Hispanics have contributed to the expansion of the fitness industry over the past ten years, and they will continue to fuel its growth. Hispanic fitness consumer data shows that Latino/Hispanic people make up more than one in four Americans under the age of 18. By 2030, the Latinx community’s buying power and economy are expected to increase dramatically.
According to the US Census, the population of Hispanics and Latinx people has increased by 23% since 2010. Approximately 62.1 million Americans identify as Hispanic, up from 50.5 million at the beginning of the previous decade. In contrast, throughout the 2010s, the US population that’s not Hispanic increased by 4.3%. Between 2010 and 2020, the Latinx population accounted for more than half (51.1%) of the overall growth in the US population.

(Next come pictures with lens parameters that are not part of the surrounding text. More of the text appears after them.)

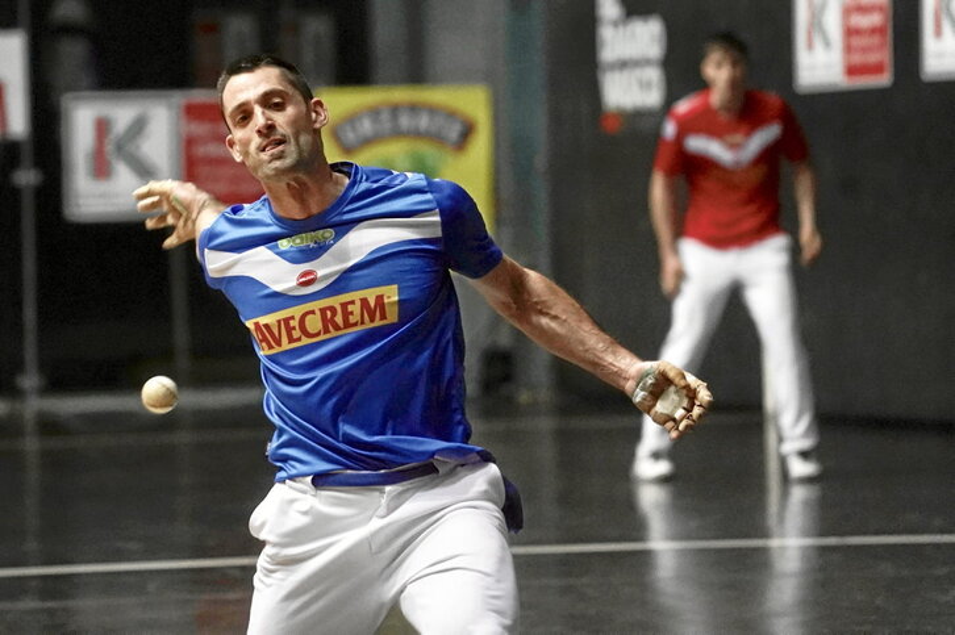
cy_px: 318
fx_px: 5302
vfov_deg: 6.9
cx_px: 478
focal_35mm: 200
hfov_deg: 10.3
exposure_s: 1/1250
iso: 6400
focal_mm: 200
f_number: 4
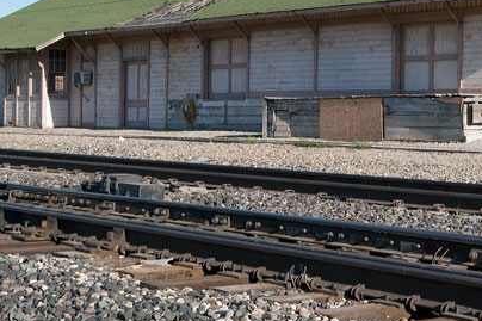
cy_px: 129
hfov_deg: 22.7
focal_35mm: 89
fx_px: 1191
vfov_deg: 15.3
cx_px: 342
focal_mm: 30
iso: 200
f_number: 9
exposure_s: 1/320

As shown on the IHRSA Health Club Consumer Report, the average age of fitness customers in gyms and studios has historically been in the late 30s to early 40s. Expect a shift in the demographics of fitness consumers toward Latinx when younger Hispanics reach adulthood.

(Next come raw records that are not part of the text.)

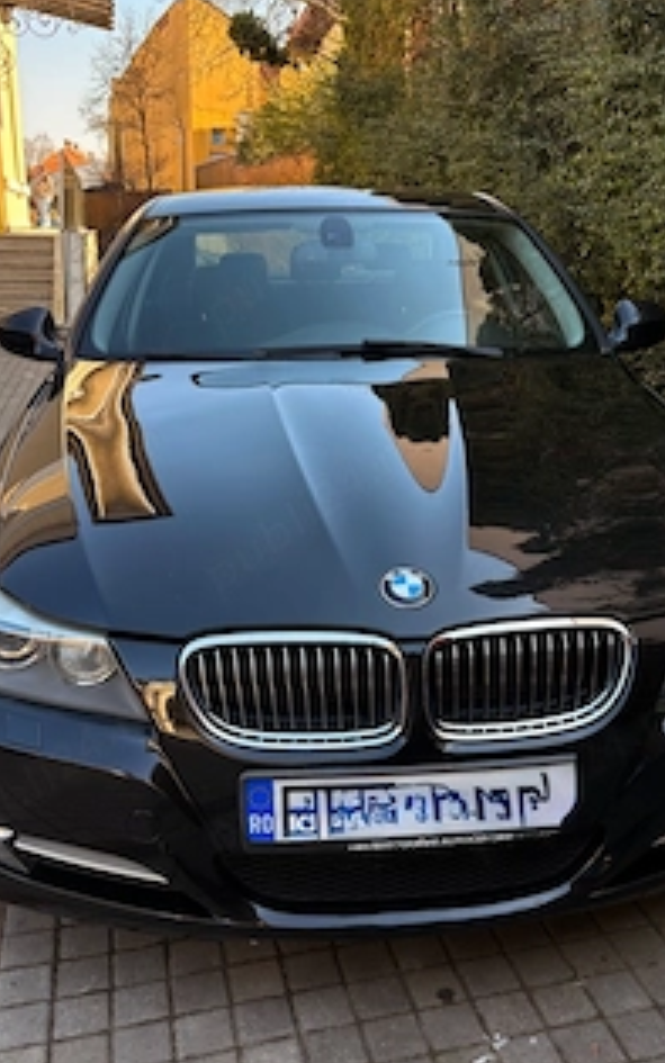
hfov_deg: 36.2
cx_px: 381
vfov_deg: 55.3
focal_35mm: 35
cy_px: 550
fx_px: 1014
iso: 64
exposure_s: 1/333
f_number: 1.6
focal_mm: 5.96
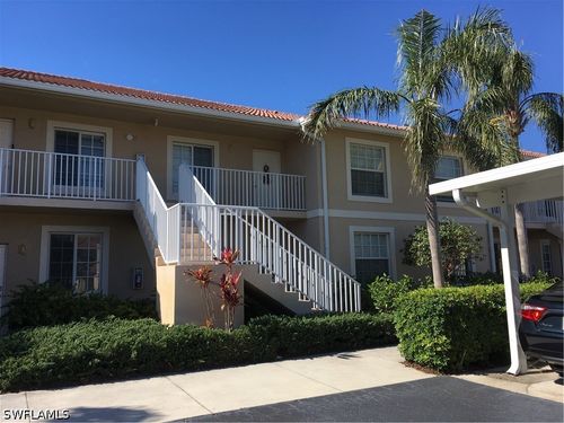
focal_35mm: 29
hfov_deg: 61.7
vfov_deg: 48.2
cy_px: 212
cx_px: 282
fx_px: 472
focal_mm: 4.15
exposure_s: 1/1374
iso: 25
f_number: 2.2
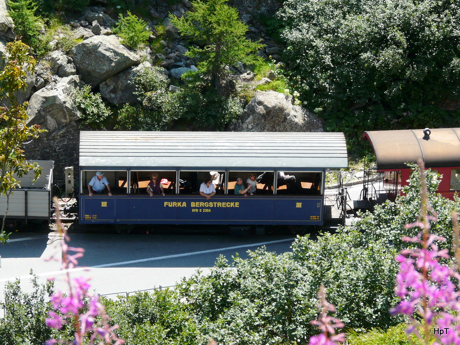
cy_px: 172
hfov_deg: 12.3
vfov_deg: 9.2
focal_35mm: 161
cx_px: 230
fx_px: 2139
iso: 100
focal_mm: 26.4
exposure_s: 1/250
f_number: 5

Hispanic fitness consumer data also shows toward the close of the 2010s, we began to see increased Latino fitness consumption to an all-time high. According to the IHRSA Health Club Consumer Report, Latinx health club memberships increased by 94.5 percent from 2010 to 2019—nearly doubling over the previous ten years. The percentage of Hispanic gym and studio members increased from 8.4% in 2010 to 12.3% by the end of the decade.
According to the Hispanic fitness consumer data, Latinx consumers are increasingly interested in health and well being. Since hybrid fitness is the way of the future, you can expect Hispanics to play a big role in the upcoming years, reflecting the increased economic stability and influence of the Latinx population.